The European maritime transport policy with respect to sustainable development issues and climate commitments

Type of text : Opinion
Type of referral : Own initiative
Working group : Section for European and International Affairs

Rapporteur(s) :

Jacques BEALL
Environment and Nature Group
Date adopted : 12/04/2017 | Period : 2015-2020
In the European Union (EU), maritime transport, despite taking a relatively small proportion of gross domestic product (GDP, 145 billion euros i.e. 1%), represents more than 640,000 direct jobs and 40% of global gross tonnage. It is also of strategic importance since 90% of goods are transported by sea worldwide, of which 70% in European waters.
 
The 2009/2018 European maritime transport strategy, presented by the European Commission in January 2009, aimed to make this sector “more competitive and sustainable” and was based on several foundations: sustainable development, economic growth, the opening of markets in a context of fair competition and high social and environmental standards. The review of this strategy, launched in summer 2016 and formalised by the publication of an interim report by the Commission, provided the opportunity to highlight contrasting results. For instance, real progress has been made on the legal level with the adoption of very advanced legislation in terms of safety or a legal framework designed to guarantee the living and working conditions of seafarers.

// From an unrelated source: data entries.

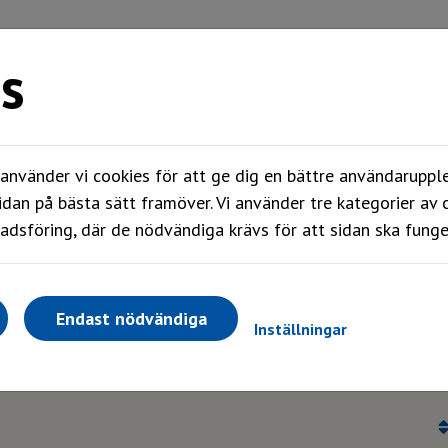
s
Mitt boende
Våra områden
Om oss
nvänder vi cookies för att ge dig en bättre användarupple
idan på bästa sätt framöver. Vi använder tre kategorier av 
dsföring, där de nödvändiga krävs för att sidan ska funge
Endast nödvändiga
Inställningar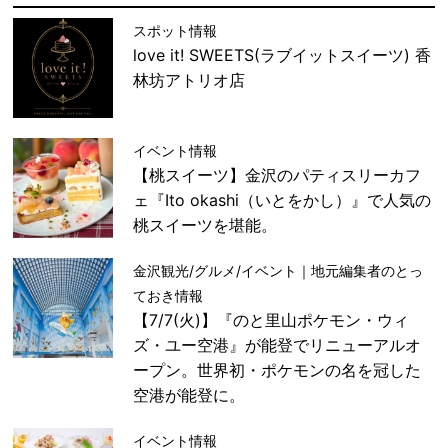
スポット情報
love it! SWEETS(ラブイットスイーツ) 香
林坊アトリオ店
イベント情報
【桃スイーツ】金沢のパティスリーカフ
ェ『Ito okashi（いとをかし）』で人気の
桃スイーツを堪能。
金沢観光/グルメ/イベント｜地元編集者のとっ
ておき情報
【7/7(火)】『のと里山ポケモン・ウィ
ズ・ユー空港』が能登でリニューアルオ
ープン。世界初・ポケモンの名を冠した
空港が能登に。
イベント情報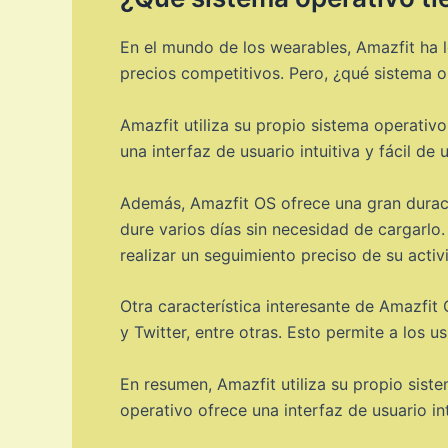
En el mundo de los wearables, Amazfit ha l
precios competitivos. Pero, ¿qué sistema op
Amazfit utiliza su propio sistema operativ
una interfaz de usuario intuitiva y fácil de
Además, Amazfit OS ofrece una gran duració
dure varios días sin necesidad de cargarlo
realizar un seguimiento preciso de su activi
Otra característica interesante de Amazfi
y Twitter, entre otras. Esto permite a los u
En resumen, Amazfit utiliza su propio sist
operativo ofrece una interfaz de usuario in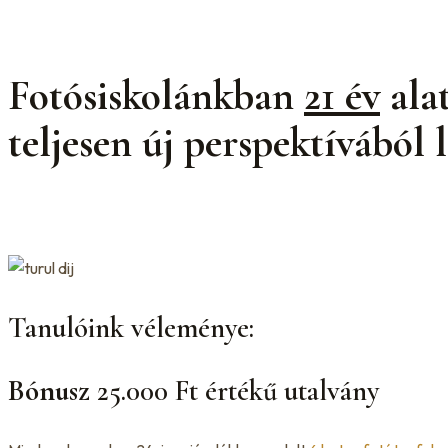
Fotósiskolánkban
21 év
ala
teljesen új perspektívából l
Tanulóink véleménye:
Bónusz
25.000 Ft értékű utalvány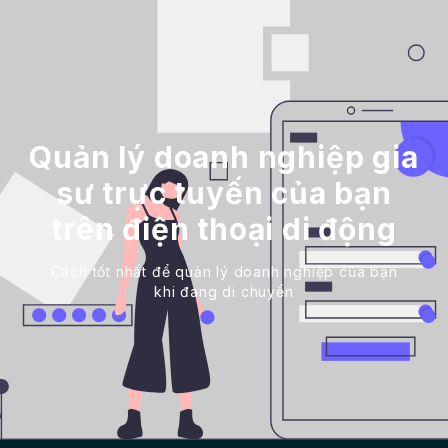
Quản lý doanh nghiệp gia
sư trực tuyến của bạn
trên điện thoại di động
Cách tốt nhất để quản lý doanh nghiệp của bạn
khi đang di chuyển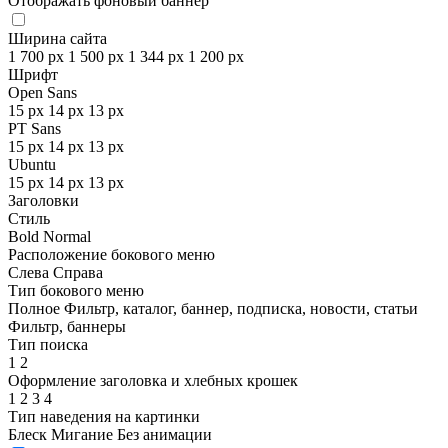
Отображать фоновый баннер
Ширина сайта
1 700 px
1 500 px
1 344 px
1 200 px
Шрифт
Open Sans
15 px
14 px
13 px
PT Sans
15 px
14 px
13 px
Ubuntu
15 px
14 px
13 px
Заголовки
Стиль
Bold
Normal
Расположение бокового меню
Слева
Справа
Тип бокового меню
Полное
Фильтр, каталог, баннер, подписка, новости, статьи
Фильтр, баннеры
Тип поиска
1
2
Оформление заголовка и хлебных крошек
1
2
3
4
Тип наведения на картинки
Блеск
Мигание
Без анимации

However the corpus compiled by the EU is unevenly and insufficiently applied, creating major intra-community distortions. On the environmental level, although the original objective of the strategy - “zero-waste and zero-emission” - seemed unrealistic and much remains to be done, the EU is a pioneer
in environmental standards and remains a decisive stakeholder for global adoption of measures aimed at reducing the impact of the maritime sector on the climate.